Canadian officials have jeopardized tighter trade ties with the world’s second largest economy in arresting the heiress apparent of telecom giant Huawei Technologies, according to Chinese-Canadian relations experts monitoring the situation.
Meng Wanzhou, the daughter of the Huawei’s founder and a top executive widely believed to be in line to lead the company, is reported to be facing extradition to the United States for allegedly violating U.S. sanctions against Iran. The 46-year-old was arrested by Canadian authorities in Vancouver on Saturday.
Gordon Houlden, director of the University of Alberta’s China Institute, expects Chinese officials will be unforgiving towards Canada for its role in the incident. A Chinese foreign ministry spokesperson has demanded the U.S. and Canada justify the arrest, and referred to Wanzhou’s detention as a human rights violation, a charge often leveled at Beijing.
“It is being seen by as a hostile act,” Houlden told Yahoo Finance Canada on Thursday.
Houlden added that Canada “doesn’t have much wiggle room” when it comes to extradition requests from south of the border, noting that a Canadian judge does not have to rule on Wanzhou’s guilt or innocence before handing her over to U.S. authorities for trial.
“The Chinese have difficulty accepting that there is really no possibility of interference in a decision like this,” he said. “The idea that no one here, not even the prime minister, can call up a judge and tell them what to do. They have trouble understanding that.”
Huawei recently surpassed Apple as the second-biggest smartphone maker, and is one of the largest telecommunications companies in the world. In China, the company is seen as a symbol of technological prowess and economic achievement.
Wanzhou’s arrest threatens the delicate 90-day truce in the U.S.-China trade war that the two nations agreed to at the recent G20 meeting. For Canada, the arrest could sour the chances of improving trade ties with Beijing as Ottawa looks to strike more global economic allies in the wake of the NAFTA 2.0 skirmish with the U.S.
“This is really not good for the Chinese-Canadian Trade relationship,” Sui Sui, a Canada-China trade expert and professor at Ryerson University’s Ted Rogers School of Management, told Yahoo Finance Canada.

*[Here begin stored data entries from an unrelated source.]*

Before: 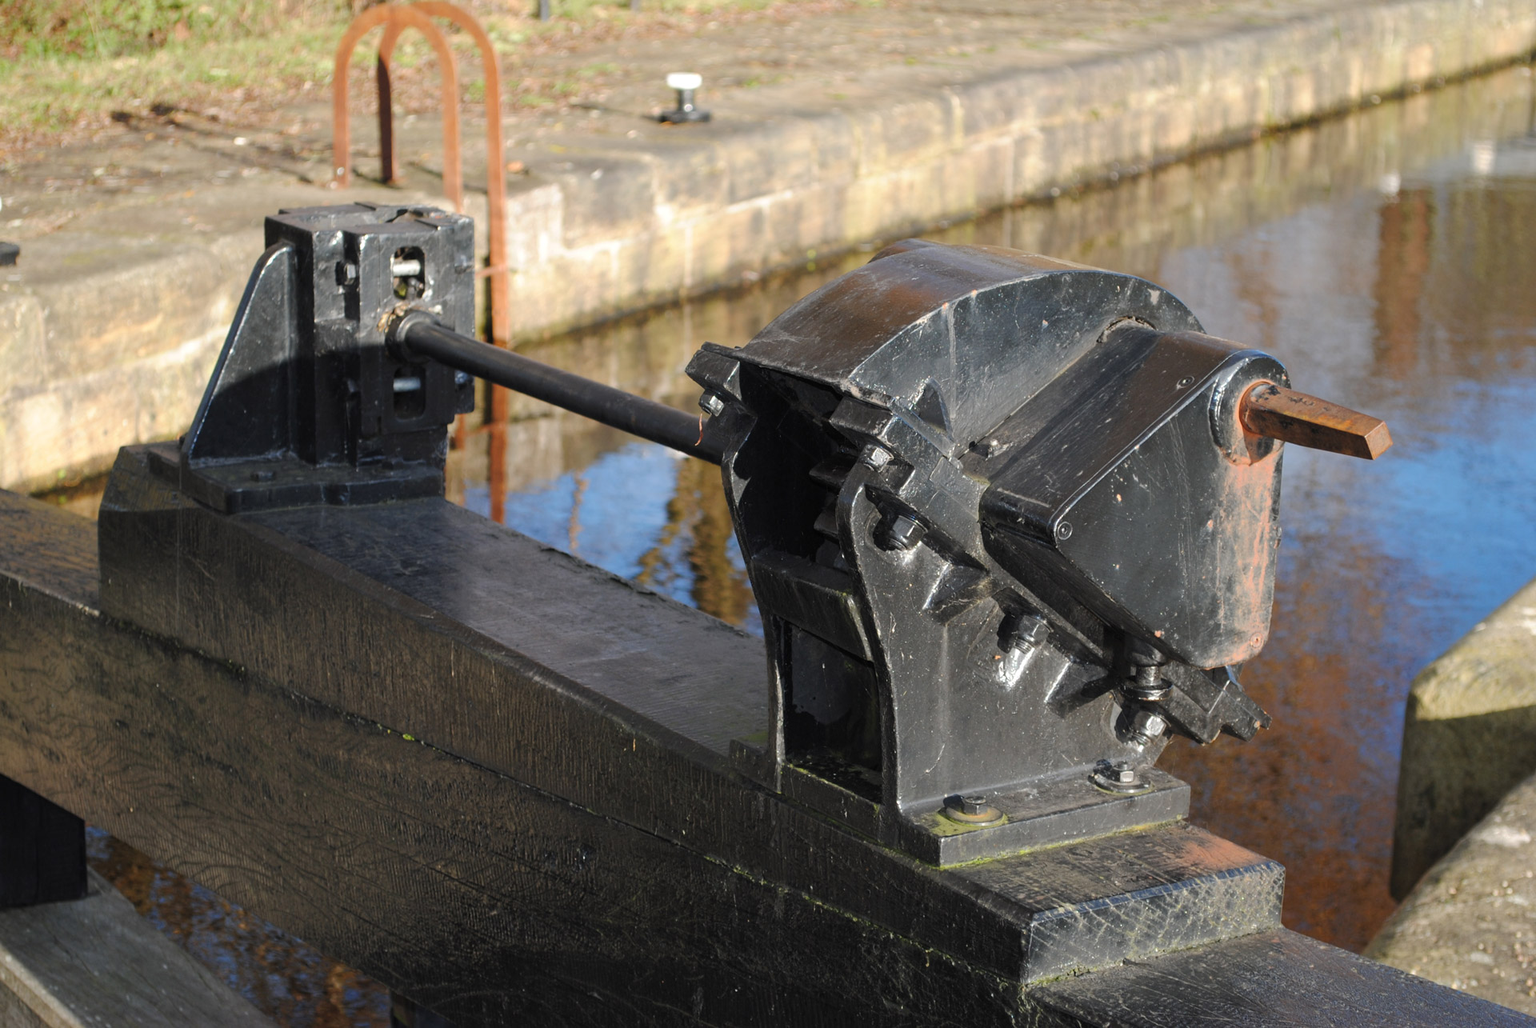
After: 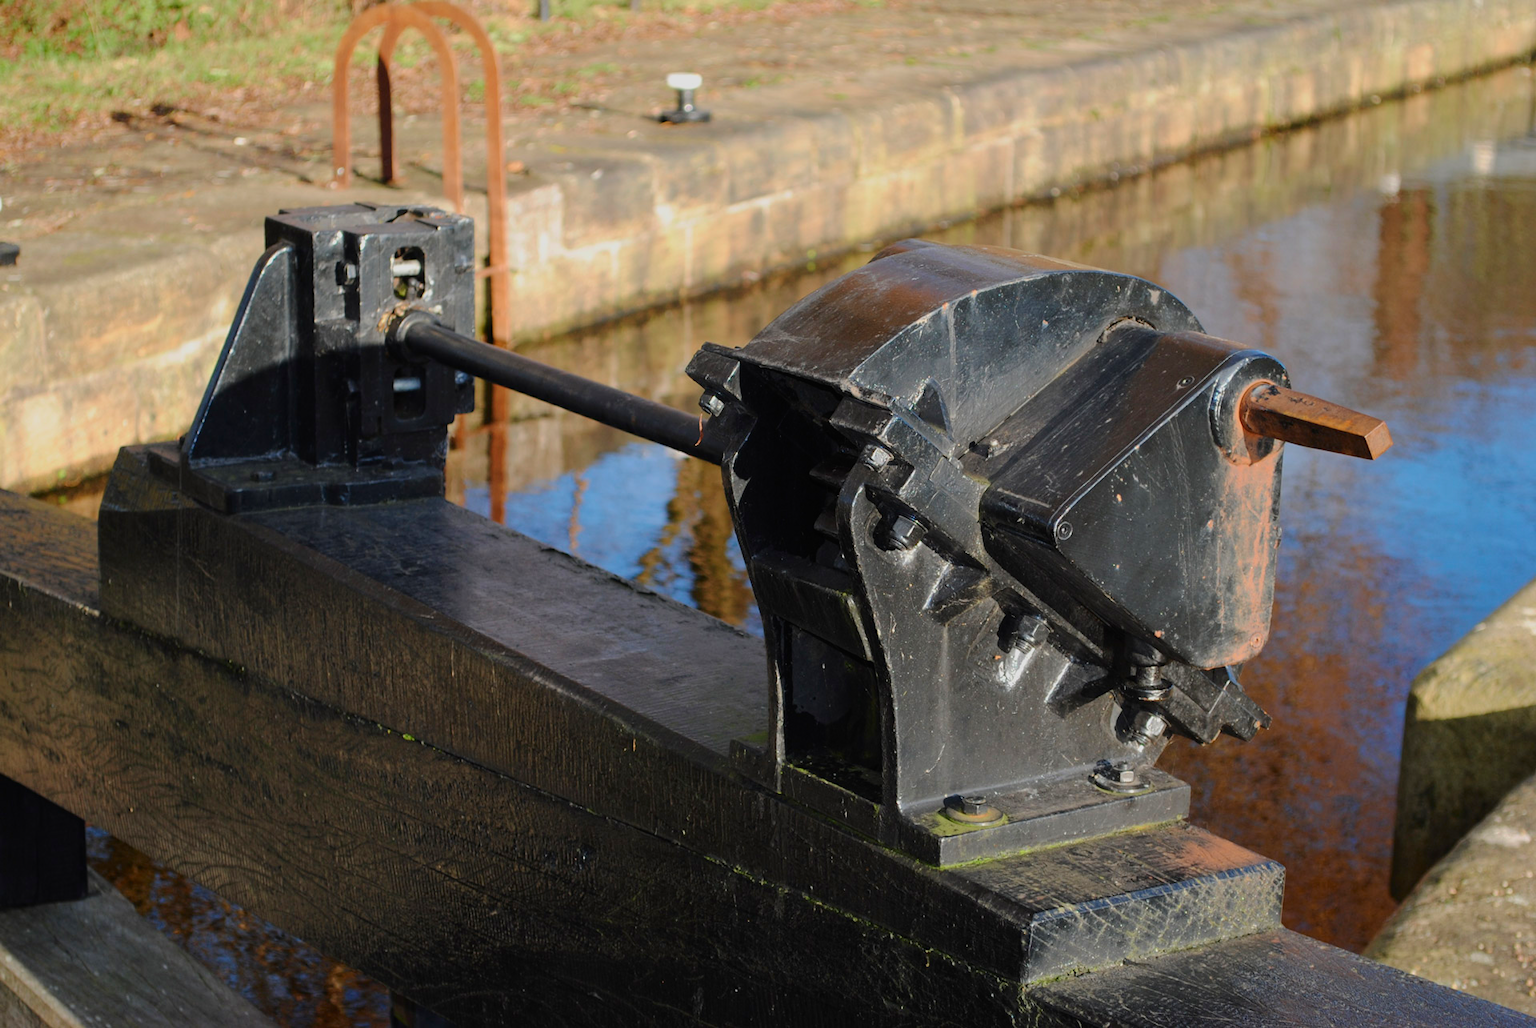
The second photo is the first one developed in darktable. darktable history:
exposure: black level correction 0, exposure -0.721 EV, compensate highlight preservation false
tone curve: curves: ch0 [(0, 0) (0.091, 0.077) (0.389, 0.458) (0.745, 0.82) (0.844, 0.908) (0.909, 0.942) (1, 0.973)]; ch1 [(0, 0) (0.437, 0.404) (0.5, 0.5) (0.529, 0.55) (0.58, 0.6) (0.616, 0.649) (1, 1)]; ch2 [(0, 0) (0.442, 0.415) (0.5, 0.5) (0.535, 0.557) (0.585, 0.62) (1, 1)], color space Lab, independent channels, preserve colors none
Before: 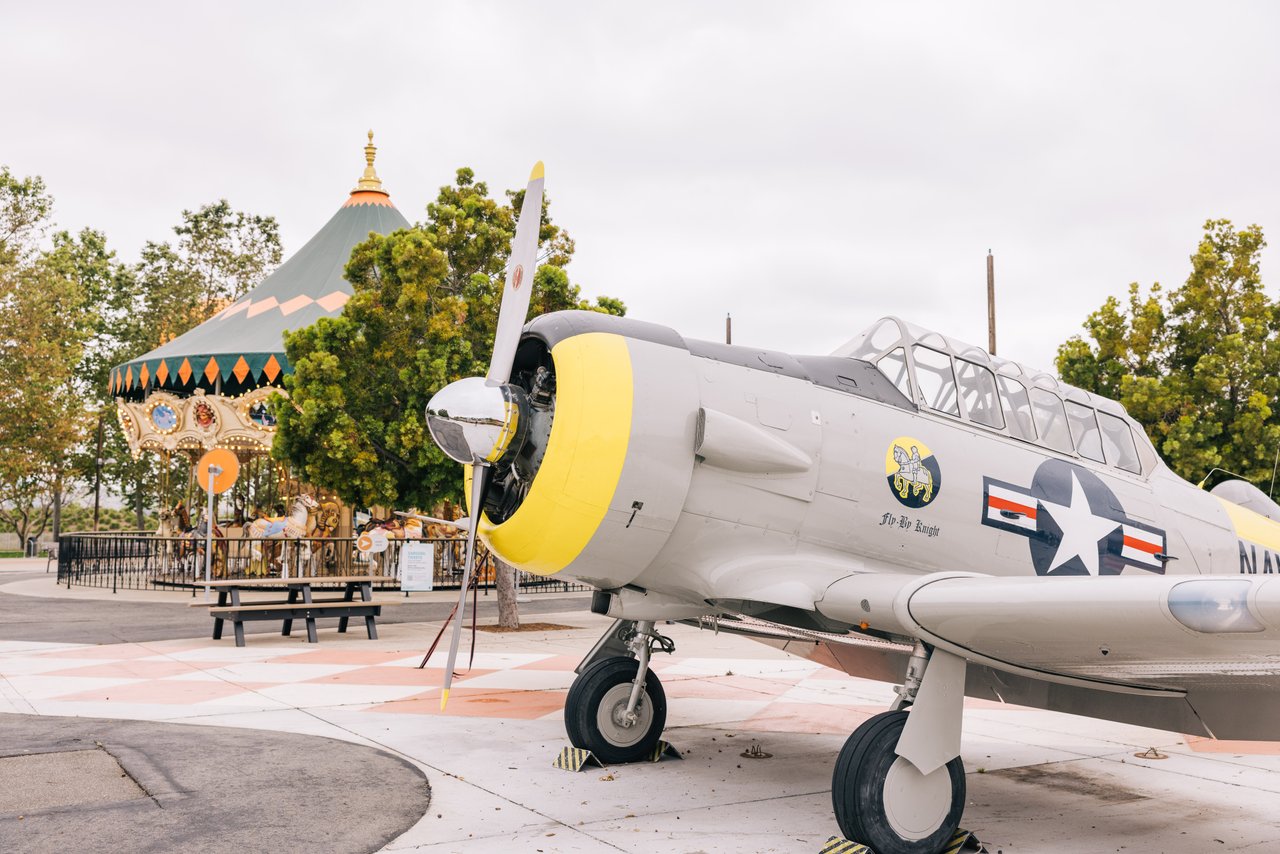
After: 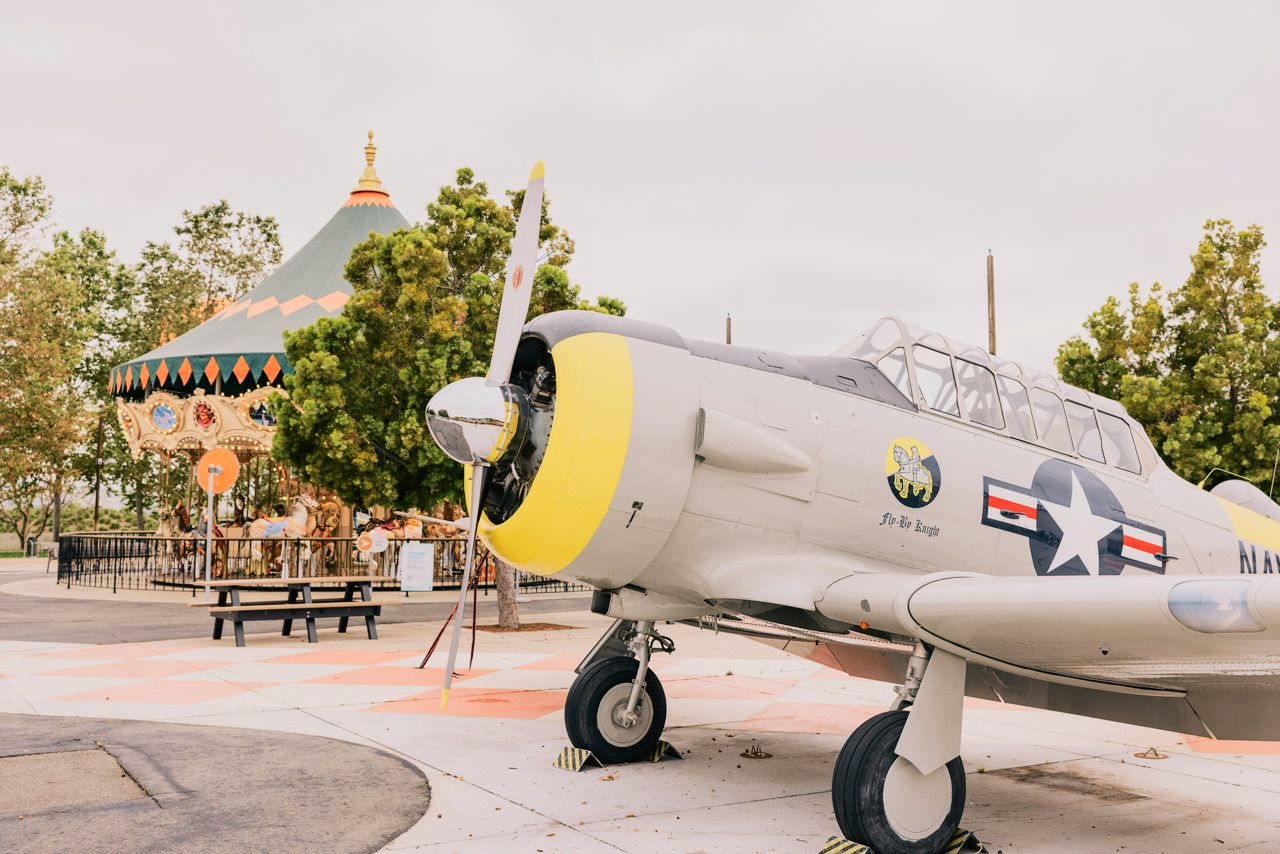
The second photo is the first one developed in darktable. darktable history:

She said Canada could also face backlash from Huawei, which employees over 500 people in the country and operates research facilities in Toronto, Ottawa and Waterloo, Ont. The company is currently the third largest hardware supplier to Telus Corp. (T.TO), and has stuck partnerships with both BCE Inc. (BCE.TO) and Telus on 5G wireless projects.
“It could jeopardize all of this,” Sui said of the arrest. “Of course, Huawei is a global company and wants to expand into foreign countries. They may see that Canada has to do this, and the Canadian investment relationship is important.”
Houlden said he expects China will take a wait-and-see approach for the time being, but warns officials may also opt for a “tit-for-tat” response against the U.S.
“I would not be astounded if a U.S. individual were arrested,” he said. “You can expect it to be a business person charged with something like industrial espionage or tax evasion or something like that.”
Houlden believes Huawei will prioritize business, and continue working towards approval for a 5G network with its Canadian partners. As for Hauwei and Beijing’s attitude towards the U.S., that’s another story, he said.
“Imagine if Bill Gates’ daughter, let’s say she played a prominent role at Microsoft, and she was arrested,” Houlden said. “The reaction of the U.S. government would be very strong.”